Mike Westbrook’s notes in this live version of his homage to Blake, Glad Day (first waxed in 1997 with a seven-piece brass band and singers Kate Westbrook and Phil Minton) hold Blake’s insurgent spirit, his love for humanity and his understanding of its oppression, and with his tunes and musical brain, Westbrook brings Blake’s words into union with the life-force of the blues.
For if Blake had been born in the US South he would have hollered the blues and breathed the breath of jazz.
Read Holy Thursday again, know the injustice that it describes and feel its truth: “Is that trembling cry a song? / Can it be a song of joy? / And so many children poor? / It is a land of poverty!”
Or in the Con-Dem land in which we live: “Is this a holy thing to see / In a rich and fruitful land, / Babes reduced to misery / Fed with a cold and usurous hand?”
Blake in a land of Wonga and X-Factor, where the gulf between rich and poor widens every day, where learning about the world is not circumscribed by curiosity, compassion and a human urge for betterment, but by school and examination league tables and the worst culture of obedience and copy-catting.
Adrian Mitchell wrote of Blake that he was “unfashionable but politically dangerous.
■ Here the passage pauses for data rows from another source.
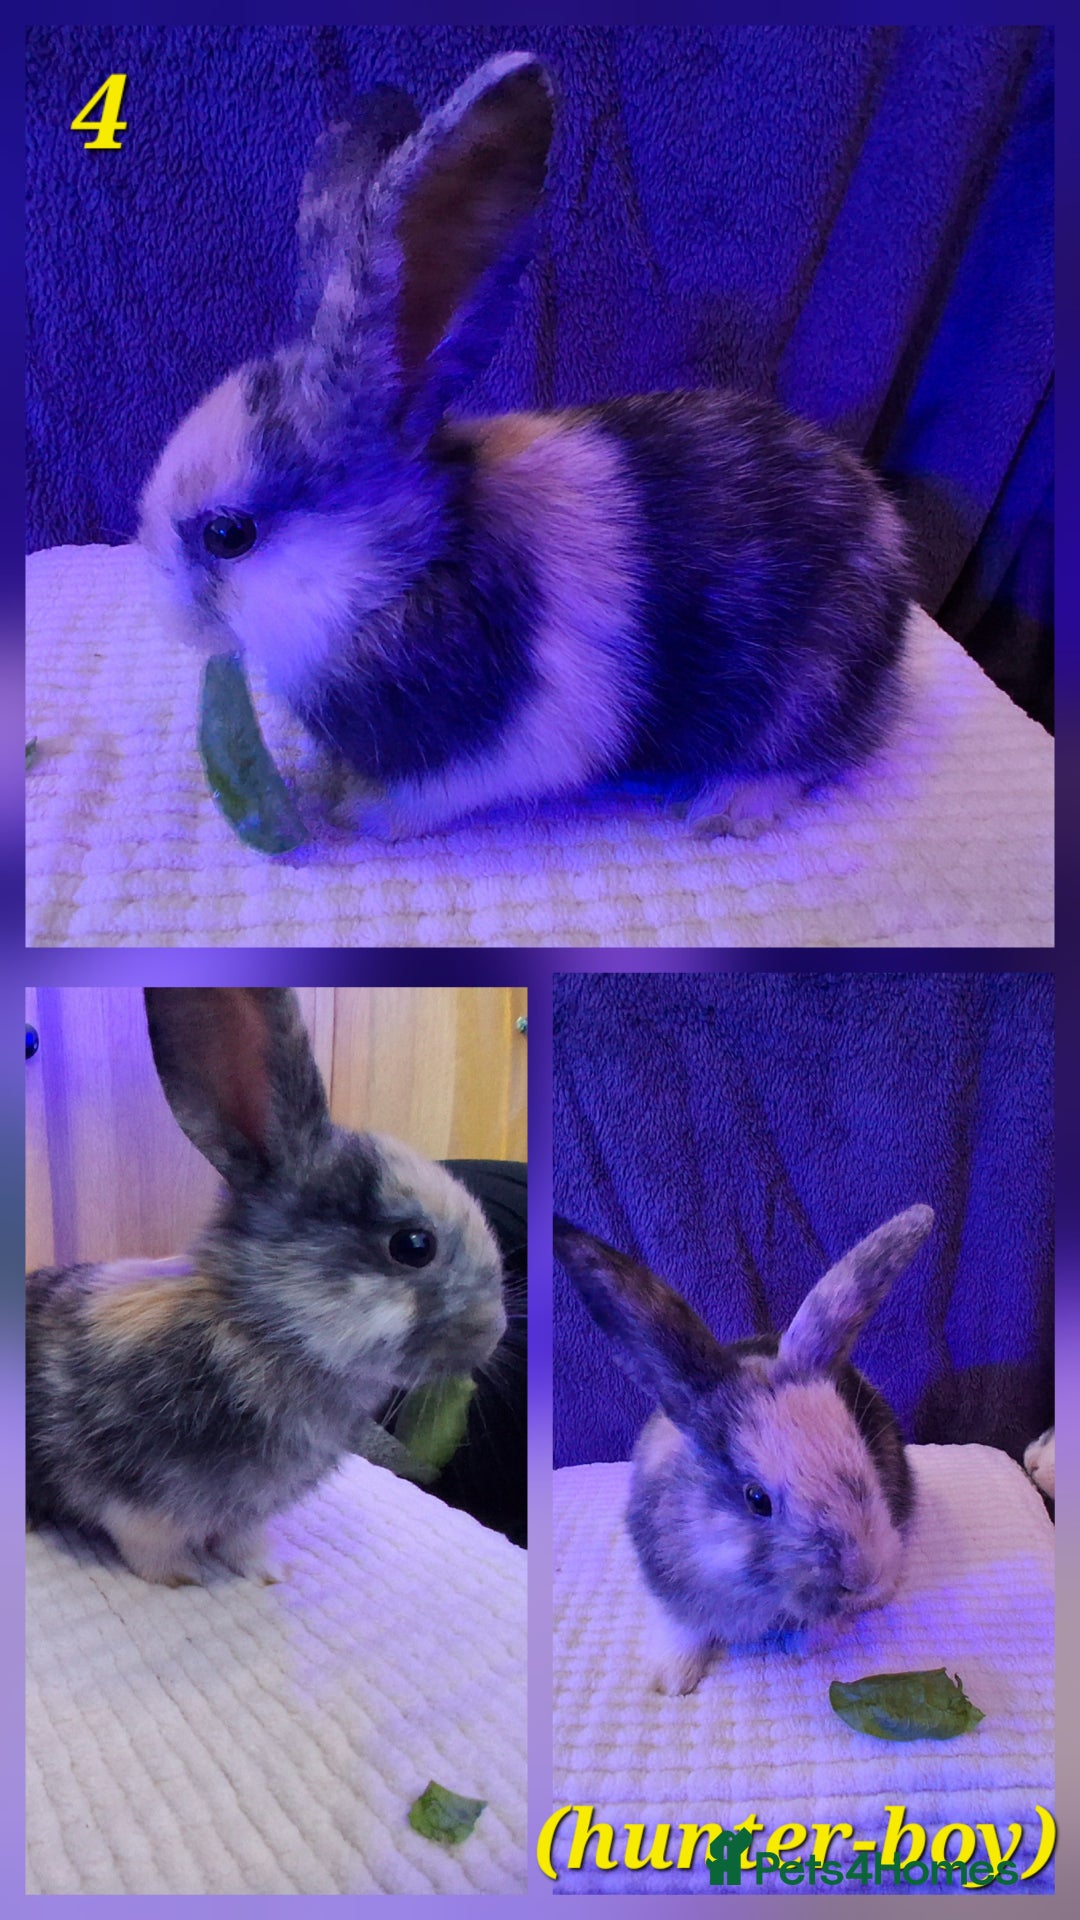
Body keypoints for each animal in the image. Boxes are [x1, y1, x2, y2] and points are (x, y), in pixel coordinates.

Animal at [26, 989, 506, 1586]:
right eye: (413, 1245)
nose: (493, 1332)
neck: (261, 1330)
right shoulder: (133, 1498)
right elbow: (149, 1546)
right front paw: (185, 1579)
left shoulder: (248, 1510)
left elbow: (244, 1540)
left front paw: (270, 1571)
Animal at [137, 51, 914, 843]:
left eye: (229, 535)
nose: (171, 617)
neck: (400, 567)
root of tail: (885, 532)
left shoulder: (514, 743)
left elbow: (440, 790)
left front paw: (362, 811)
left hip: (807, 691)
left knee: (823, 751)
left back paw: (727, 803)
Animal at [554, 1204, 933, 1694]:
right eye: (757, 1499)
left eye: (860, 1452)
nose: (864, 1576)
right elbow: (681, 1629)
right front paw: (672, 1679)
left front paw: (805, 1645)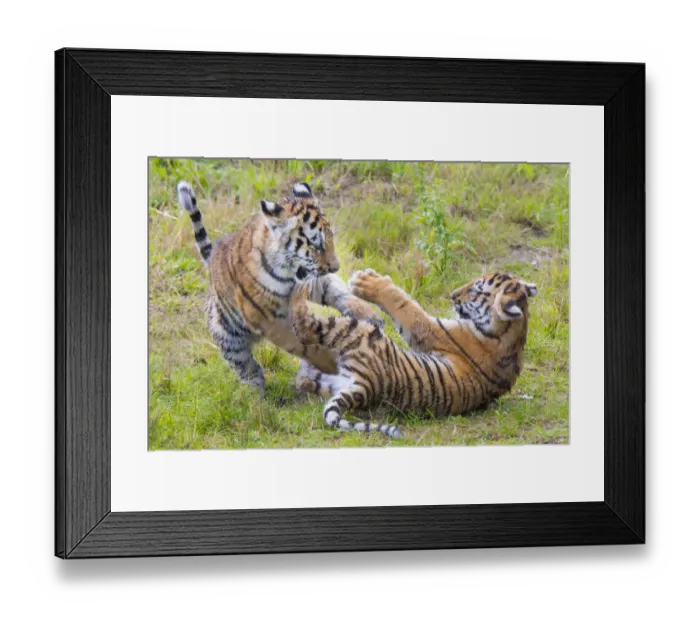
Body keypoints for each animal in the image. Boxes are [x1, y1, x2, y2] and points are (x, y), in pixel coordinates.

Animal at [177, 180, 382, 395]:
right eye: (316, 245)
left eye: (332, 238)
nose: (336, 267)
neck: (289, 272)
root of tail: (212, 258)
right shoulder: (267, 319)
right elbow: (301, 345)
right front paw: (331, 362)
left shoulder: (312, 281)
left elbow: (337, 291)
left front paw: (368, 314)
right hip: (230, 340)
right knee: (248, 369)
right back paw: (254, 397)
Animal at [290, 268, 538, 439]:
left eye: (477, 289)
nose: (453, 295)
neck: (514, 332)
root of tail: (366, 388)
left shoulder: (429, 329)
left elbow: (404, 304)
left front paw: (367, 281)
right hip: (328, 381)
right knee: (303, 379)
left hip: (359, 331)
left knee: (308, 324)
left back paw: (298, 295)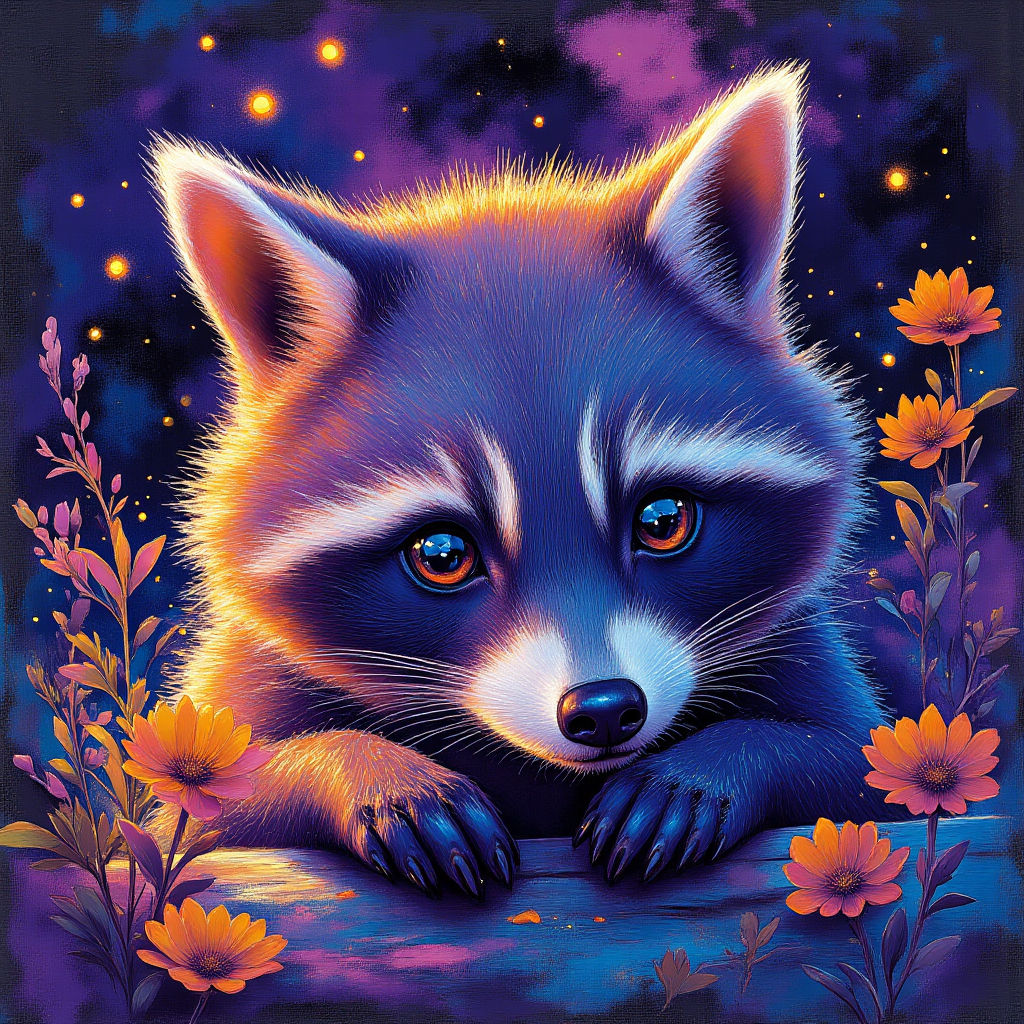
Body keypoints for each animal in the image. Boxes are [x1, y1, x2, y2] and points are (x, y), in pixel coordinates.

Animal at [150, 64, 890, 896]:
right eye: (442, 556)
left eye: (663, 521)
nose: (604, 709)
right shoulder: (248, 678)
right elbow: (202, 812)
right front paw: (366, 770)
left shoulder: (802, 655)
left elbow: (855, 771)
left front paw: (716, 763)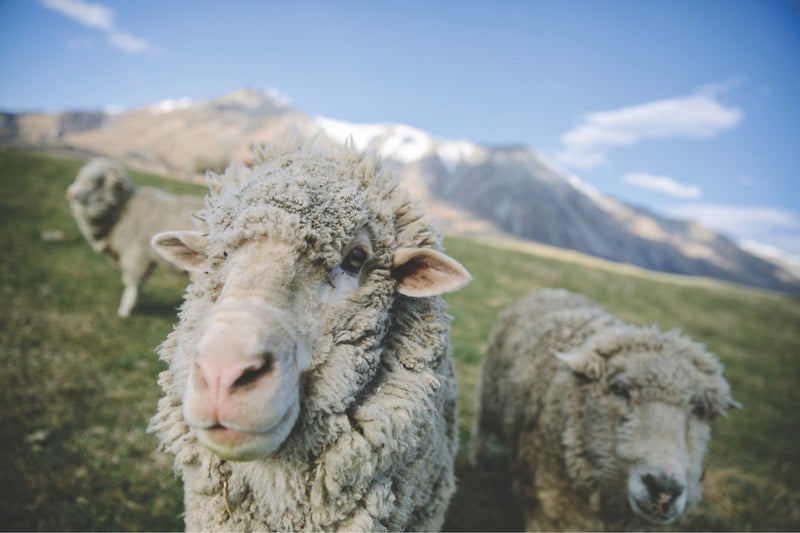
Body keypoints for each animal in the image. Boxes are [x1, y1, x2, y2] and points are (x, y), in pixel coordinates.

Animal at [66, 157, 204, 317]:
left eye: (99, 182)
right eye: (80, 176)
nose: (70, 193)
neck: (122, 210)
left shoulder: (135, 253)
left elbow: (133, 283)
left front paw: (126, 309)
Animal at [473, 288, 740, 531]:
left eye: (699, 408)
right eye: (619, 388)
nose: (664, 490)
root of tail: (555, 290)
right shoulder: (547, 507)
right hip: (489, 393)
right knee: (482, 427)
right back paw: (480, 462)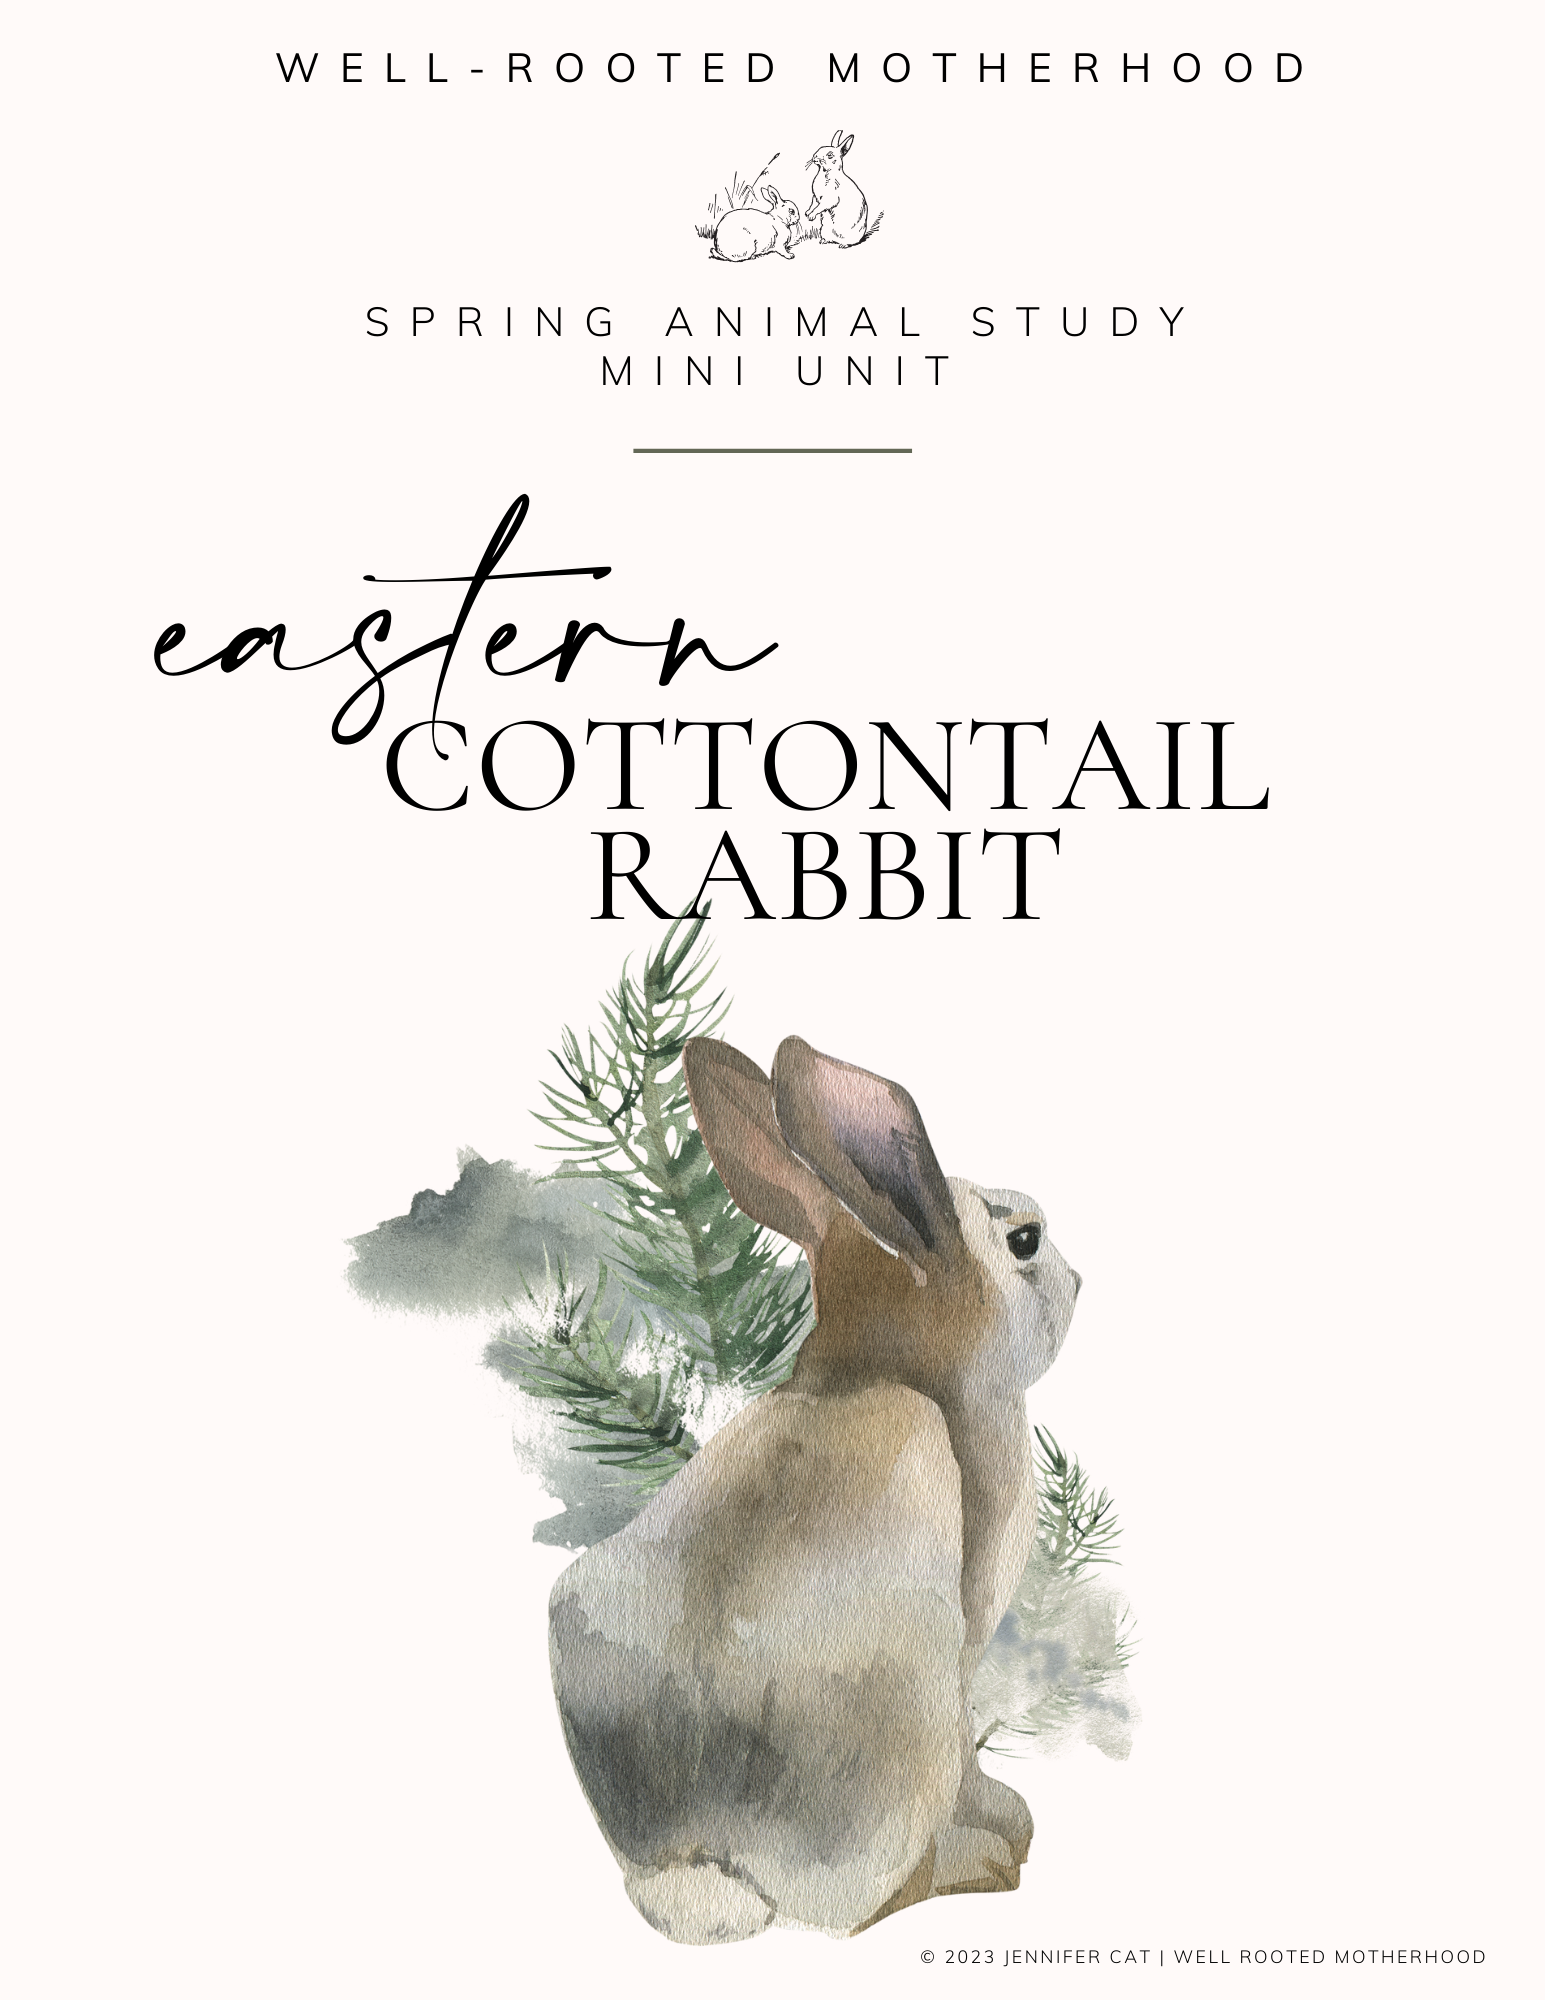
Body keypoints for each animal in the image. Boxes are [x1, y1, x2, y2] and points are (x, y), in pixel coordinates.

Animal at [548, 1034, 1082, 1945]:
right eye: (1024, 1240)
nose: (1080, 1279)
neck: (879, 1365)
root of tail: (710, 1864)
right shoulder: (967, 1637)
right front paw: (1004, 1818)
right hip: (911, 1708)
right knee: (873, 1903)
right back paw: (985, 1856)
Frankly opposed to all kings, warriors and priests, he was tried for sedition in 1804 and was lucky to escape with his life.”
For this performance Minton and Kate are with Westbrook and his piano, Karen Street plays accordion, Billy Thompson violin and Steve Berry bass with the London College of Music Choir, conducted by Paul Ayres. The arrangements are by Mitchell and Kate.
On London Song the humming choir and Westbrook’s almost doodling piano subside to a haunting duet between Street and Berry, all a prelude to Kate’s icily lucid vocal truly running “in blood down the palace walls.”
Thompson’s violin cries out in outrageous beauty as Minton sings of the freed slave, “his chains are loose, his dungeon doors are open … for empire is no more.”
Kate and Minton’s voices turn to tenderness and Street’s accordion sways through Lullaby.
Pain and empathy rise through Westbrook’s solo piano through the long introduction to Holy Thursday before Kate’s vocal of cool anger and Street’s singing and airy keys take us directly into Blake’s world of 2014.
Blake’s contrasts are harmonised in The Tyger and the Lamb firstly by Berry’s pulsating, delving bass and then by a host of women’s voices and the power of Street’s astonishing accordion.
She is there too at the outset of A Poison Tree, spectral, menacing and full of portent before Kate’s own ominous vocal and Thompson’s grim, dancing solo.
The blues are in Whitechapel and all through Long John Brown and Little Mary Bell, Minton’s growling voice and Westbrook’s aching piano tell the story of the Devil’s spoliation of love before Thompson’s bow adds its shimmering tailpiece.
Berry’s long, thudding then mercurial solo and Thompson’s wailing violin introduce the key opening lines of The Human Abstract: “Pity would be no more / If we did not make somebody poor,” then straight on to The Fields and Blake’s clearest vision of a socialist Jerusalem in the very heart of London’s rare green spaces: “Mutual shall build Jerusalem / Both heart in heart and hand in hand.”
It makes me remember the Westbrooks, Minton, the great trombonist Paul Rutherford and the Brass Band playing at the E1 Festival on Bigland Green, Stepney E1 in 1975.
Blake would have loved it and would have joined in too, with children singing, dancing and writing poems.
Long live his vision, insights and the beautiful sounds of the Westbrooks — all interlaced, all of a piece, all one.